◆ TO DO ◆
Reproduce the data word for word, starting at its first line and ending at the line that contains "На ринку штучного".

[Transcribed page contents]
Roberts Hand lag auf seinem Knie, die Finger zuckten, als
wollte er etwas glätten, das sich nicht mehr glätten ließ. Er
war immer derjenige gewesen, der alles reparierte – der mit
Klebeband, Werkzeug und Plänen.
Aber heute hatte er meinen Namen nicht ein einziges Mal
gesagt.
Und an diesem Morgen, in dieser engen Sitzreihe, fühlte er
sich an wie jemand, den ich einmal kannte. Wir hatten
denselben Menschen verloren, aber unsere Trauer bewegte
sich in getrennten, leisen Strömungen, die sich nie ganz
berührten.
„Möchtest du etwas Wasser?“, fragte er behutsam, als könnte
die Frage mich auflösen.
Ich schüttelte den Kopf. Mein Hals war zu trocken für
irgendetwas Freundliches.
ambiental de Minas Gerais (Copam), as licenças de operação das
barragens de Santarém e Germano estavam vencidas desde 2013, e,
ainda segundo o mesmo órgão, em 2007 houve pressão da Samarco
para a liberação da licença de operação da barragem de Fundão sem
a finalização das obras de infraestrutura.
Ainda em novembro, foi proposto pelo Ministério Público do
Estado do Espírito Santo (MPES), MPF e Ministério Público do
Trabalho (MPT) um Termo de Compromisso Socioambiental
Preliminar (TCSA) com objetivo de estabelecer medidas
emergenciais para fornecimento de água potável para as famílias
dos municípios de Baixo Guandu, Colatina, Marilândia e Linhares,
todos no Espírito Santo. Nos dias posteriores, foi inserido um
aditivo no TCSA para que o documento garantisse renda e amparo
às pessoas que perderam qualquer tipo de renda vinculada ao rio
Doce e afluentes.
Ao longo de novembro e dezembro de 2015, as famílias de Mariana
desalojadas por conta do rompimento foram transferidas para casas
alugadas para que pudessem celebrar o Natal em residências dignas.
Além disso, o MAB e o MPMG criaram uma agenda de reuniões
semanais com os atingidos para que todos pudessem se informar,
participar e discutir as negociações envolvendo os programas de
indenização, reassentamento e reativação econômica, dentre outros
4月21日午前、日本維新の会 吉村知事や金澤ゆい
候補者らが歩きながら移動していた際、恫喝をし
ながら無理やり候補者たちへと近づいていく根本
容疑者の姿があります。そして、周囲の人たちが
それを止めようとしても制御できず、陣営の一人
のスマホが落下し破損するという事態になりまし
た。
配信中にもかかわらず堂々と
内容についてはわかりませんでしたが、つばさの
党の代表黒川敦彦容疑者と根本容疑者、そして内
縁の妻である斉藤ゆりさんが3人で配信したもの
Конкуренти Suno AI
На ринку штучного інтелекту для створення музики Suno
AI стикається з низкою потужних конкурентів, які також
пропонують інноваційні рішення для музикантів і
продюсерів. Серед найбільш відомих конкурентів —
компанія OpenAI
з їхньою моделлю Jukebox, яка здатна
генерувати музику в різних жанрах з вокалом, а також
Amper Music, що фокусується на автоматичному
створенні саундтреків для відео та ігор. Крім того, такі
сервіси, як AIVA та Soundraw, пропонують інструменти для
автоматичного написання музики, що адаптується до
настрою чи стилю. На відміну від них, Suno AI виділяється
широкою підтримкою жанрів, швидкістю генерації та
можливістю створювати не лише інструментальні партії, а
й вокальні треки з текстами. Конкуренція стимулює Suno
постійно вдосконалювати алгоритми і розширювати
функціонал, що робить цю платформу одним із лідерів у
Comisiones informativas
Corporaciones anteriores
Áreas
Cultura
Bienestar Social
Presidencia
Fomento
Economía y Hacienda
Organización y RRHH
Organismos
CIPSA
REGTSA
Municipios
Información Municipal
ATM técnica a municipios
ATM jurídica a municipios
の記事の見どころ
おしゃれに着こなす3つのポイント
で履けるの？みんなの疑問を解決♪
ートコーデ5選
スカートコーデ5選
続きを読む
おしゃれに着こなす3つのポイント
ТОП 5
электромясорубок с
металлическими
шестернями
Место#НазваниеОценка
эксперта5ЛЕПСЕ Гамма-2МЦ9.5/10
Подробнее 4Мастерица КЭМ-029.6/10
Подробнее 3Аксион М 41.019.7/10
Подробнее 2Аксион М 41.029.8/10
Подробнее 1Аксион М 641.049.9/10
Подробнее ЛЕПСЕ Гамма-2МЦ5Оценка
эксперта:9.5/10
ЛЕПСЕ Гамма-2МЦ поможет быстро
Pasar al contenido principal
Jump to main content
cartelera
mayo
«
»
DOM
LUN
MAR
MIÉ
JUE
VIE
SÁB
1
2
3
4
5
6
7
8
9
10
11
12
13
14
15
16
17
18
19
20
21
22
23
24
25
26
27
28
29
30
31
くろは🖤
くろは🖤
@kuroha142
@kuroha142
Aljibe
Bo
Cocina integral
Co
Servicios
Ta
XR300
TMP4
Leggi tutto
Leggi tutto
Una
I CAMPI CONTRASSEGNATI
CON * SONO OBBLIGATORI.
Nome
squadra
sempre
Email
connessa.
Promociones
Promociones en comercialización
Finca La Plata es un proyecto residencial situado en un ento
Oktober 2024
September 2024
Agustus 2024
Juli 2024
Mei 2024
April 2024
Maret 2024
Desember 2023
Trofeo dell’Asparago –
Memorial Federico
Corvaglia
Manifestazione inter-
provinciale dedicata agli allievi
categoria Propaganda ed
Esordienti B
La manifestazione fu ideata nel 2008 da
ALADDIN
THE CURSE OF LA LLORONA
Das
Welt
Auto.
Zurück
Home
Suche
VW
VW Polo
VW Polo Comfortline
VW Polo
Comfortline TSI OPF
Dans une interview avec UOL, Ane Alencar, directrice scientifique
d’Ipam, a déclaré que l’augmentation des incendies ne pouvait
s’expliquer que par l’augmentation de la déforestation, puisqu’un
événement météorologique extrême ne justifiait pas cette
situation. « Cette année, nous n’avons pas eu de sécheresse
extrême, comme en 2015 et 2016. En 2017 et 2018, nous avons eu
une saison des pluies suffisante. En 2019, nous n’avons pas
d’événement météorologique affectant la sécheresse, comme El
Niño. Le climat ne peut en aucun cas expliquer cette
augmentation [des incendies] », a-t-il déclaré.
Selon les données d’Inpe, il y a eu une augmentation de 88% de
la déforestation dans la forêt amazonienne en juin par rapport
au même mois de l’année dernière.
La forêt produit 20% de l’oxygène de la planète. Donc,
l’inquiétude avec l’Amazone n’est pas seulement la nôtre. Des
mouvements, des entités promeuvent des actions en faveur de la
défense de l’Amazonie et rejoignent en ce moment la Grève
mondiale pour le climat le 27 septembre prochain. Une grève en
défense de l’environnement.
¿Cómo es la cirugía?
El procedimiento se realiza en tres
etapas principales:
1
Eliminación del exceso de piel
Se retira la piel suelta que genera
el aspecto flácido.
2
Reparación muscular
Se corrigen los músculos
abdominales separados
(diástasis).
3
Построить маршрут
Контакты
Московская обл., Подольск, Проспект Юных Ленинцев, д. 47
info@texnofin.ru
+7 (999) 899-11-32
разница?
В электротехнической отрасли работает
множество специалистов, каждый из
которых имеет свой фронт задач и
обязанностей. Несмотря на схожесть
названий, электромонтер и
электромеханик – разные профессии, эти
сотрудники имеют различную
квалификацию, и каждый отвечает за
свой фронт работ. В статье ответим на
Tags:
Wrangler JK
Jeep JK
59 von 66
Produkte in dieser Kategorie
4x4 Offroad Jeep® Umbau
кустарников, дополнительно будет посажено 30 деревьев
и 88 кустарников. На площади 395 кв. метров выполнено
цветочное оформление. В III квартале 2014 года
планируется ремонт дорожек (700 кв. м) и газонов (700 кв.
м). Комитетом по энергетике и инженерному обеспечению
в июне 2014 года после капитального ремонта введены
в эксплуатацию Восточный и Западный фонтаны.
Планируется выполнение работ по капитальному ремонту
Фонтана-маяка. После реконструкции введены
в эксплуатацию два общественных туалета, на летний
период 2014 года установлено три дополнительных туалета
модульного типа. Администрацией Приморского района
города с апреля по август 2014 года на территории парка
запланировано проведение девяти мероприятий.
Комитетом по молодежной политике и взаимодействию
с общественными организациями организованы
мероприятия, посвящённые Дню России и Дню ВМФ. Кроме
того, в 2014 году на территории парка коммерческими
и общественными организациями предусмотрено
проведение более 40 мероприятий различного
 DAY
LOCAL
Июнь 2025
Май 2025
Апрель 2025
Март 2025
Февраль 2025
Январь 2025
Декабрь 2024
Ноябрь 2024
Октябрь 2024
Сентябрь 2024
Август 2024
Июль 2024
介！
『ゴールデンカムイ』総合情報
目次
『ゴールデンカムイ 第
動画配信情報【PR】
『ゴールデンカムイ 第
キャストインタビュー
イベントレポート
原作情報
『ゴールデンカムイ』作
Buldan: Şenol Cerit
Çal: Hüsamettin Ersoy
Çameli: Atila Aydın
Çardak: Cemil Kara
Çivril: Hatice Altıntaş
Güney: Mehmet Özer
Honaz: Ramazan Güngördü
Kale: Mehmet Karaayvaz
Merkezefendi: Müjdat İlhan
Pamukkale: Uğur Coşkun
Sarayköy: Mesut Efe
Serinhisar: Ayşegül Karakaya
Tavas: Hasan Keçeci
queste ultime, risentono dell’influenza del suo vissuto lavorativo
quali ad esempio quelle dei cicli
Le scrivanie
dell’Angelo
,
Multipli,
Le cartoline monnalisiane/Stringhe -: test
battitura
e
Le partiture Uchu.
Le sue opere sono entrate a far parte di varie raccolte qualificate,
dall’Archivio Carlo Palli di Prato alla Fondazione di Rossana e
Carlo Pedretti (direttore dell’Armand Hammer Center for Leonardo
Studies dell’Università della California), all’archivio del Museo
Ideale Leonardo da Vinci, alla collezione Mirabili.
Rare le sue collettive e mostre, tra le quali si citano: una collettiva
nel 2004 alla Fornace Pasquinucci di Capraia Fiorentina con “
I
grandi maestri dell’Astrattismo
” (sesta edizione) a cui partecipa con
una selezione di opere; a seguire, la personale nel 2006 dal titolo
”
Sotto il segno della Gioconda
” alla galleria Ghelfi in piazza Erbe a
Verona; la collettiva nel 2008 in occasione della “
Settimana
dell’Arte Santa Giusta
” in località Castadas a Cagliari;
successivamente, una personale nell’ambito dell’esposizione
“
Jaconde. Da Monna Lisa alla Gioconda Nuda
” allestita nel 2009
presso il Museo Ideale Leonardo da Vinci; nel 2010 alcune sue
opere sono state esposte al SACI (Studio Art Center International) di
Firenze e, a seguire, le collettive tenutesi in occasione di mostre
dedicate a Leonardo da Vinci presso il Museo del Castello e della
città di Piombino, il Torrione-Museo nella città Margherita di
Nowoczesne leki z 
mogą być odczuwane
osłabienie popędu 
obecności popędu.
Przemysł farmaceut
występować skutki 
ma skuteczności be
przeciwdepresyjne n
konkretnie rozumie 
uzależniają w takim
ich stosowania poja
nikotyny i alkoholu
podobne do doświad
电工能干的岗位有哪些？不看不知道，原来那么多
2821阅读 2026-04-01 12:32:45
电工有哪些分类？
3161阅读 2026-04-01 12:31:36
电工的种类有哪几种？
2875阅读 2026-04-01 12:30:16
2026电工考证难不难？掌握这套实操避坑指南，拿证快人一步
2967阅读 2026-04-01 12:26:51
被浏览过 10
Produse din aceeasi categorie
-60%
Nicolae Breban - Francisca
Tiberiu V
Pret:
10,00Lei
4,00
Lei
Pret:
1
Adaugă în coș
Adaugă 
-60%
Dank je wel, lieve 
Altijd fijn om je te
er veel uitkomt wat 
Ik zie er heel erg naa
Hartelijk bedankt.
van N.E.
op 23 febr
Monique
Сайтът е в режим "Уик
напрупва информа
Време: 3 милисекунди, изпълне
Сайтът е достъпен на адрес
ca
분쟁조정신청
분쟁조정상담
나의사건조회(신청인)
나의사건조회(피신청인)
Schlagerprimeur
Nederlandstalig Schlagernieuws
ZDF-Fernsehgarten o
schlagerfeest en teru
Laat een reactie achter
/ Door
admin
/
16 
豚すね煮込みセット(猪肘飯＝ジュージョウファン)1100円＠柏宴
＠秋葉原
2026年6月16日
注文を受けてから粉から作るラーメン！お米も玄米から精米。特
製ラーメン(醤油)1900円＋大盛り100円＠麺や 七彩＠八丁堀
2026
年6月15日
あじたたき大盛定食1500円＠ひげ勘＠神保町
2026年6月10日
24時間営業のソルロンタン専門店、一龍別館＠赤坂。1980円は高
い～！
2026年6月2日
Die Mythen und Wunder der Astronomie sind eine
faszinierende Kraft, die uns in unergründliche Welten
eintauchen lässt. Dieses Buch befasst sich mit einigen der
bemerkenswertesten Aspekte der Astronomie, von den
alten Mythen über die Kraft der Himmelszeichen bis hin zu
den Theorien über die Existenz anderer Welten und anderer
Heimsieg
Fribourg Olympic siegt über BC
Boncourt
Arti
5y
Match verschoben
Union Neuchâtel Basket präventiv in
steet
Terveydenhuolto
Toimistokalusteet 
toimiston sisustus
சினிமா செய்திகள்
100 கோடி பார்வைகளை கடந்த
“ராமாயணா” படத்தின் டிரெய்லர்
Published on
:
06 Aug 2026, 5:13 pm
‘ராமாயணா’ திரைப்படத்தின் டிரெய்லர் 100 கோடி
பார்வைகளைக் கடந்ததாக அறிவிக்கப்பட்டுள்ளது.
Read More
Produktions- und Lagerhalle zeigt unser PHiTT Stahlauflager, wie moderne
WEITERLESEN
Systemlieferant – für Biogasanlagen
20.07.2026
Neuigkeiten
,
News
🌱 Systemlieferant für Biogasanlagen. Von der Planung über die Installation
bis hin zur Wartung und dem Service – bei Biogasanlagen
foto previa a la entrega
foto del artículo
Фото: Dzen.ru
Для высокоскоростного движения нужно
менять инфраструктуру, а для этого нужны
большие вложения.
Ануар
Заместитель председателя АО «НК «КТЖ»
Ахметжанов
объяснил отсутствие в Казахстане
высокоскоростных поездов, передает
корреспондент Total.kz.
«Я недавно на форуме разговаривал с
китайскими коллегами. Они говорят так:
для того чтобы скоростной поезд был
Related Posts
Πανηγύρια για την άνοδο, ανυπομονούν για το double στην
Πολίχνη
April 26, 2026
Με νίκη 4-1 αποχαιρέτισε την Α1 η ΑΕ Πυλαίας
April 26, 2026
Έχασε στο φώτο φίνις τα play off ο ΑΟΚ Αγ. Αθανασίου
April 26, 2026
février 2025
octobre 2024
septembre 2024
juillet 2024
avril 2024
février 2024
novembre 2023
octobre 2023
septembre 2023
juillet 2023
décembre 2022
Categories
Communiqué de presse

◆ RESPONSE BOX ◆
Roberts Hand lag auf seinem Knie, die Finger zuckten, als
wollte er etwas glätten, das sich nicht mehr glätten ließ. Er
war immer derjenige gewesen, der alles reparierte – der mit
Klebeband, Werkzeug und Plänen.
Aber heute hatte er meinen Namen nicht ein einziges Mal
gesagt.
Und an diesem Morgen, in dieser engen Sitzreihe, fühlte er
sich an wie jemand, den ich einmal kannte. Wir hatten
denselben Menschen verloren, aber unsere Trauer bewegte
sich in getrennten, leisen Strömungen, die sich nie ganz
berührten.
„Möchtest du etwas Wasser?“, fragte er behutsam, als könnte
die Frage mich auflösen.
Ich schüttelte den Kopf. Mein Hals war zu trocken für
irgendetwas Freundliches.
ambiental de Minas Gerais (Copam), as licenças de operação das
barragens de Santarém e Germano estavam vencidas desde 2013, e,
ainda segundo o mesmo órgão, em 2007 houve pressão da Samarco
para a liberação da licença de operação da barragem de Fundão sem
a finalização das obras de infraestrutura.
Ainda em novembro, foi proposto pelo Ministério Público do
Estado do Espírito Santo (MPES), MPF e Ministério Público do
Trabalho (MPT) um Termo de Compromisso Socioambiental
Preliminar (TCSA) com objetivo de estabelecer medidas
emergenciais para fornecimento de água potável para as famílias
dos municípios de Baixo Guandu, Colatina, Marilândia e Linhares,
todos no Espírito Santo. Nos dias posteriores, foi inserido um
aditivo no TCSA para que o documento garantisse renda e amparo
às pessoas que perderam qualquer tipo de renda vinculada ao rio
Doce e afluentes.
Ao longo de novembro e dezembro de 2015, as famílias de Mariana
desalojadas por conta do rompimento foram transferidas para casas
alugadas para que pudessem celebrar o Natal em residências dignas.
Além disso, o MAB e o MPMG criaram uma agenda de reuniões
semanais com os atingidos para que todos pudessem se informar,
participar e discutir as negociações envolvendo os programas de
indenização, reassentamento e reativação econômica, dentre outros
4月21日午前、日本維新の会 吉村知事や金澤ゆい
候補者らが歩きながら移動していた際、恫喝をし
ながら無理やり候補者たちへと近づいていく根本
容疑者の姿があります。そして、周囲の人たちが
それを止めようとしても制御できず、陣営の一人
のスマホが落下し破損するという事態になりまし
た。
配信中にもかかわらず堂々と
内容についてはわかりませんでしたが、つばさの
党の代表黒川敦彦容疑者と根本容疑者、そして内
縁の妻である斉藤ゆりさんが3人で配信したもの
Конкуренти Suno AI
На ринку штучного інтелекту для створення музики Suno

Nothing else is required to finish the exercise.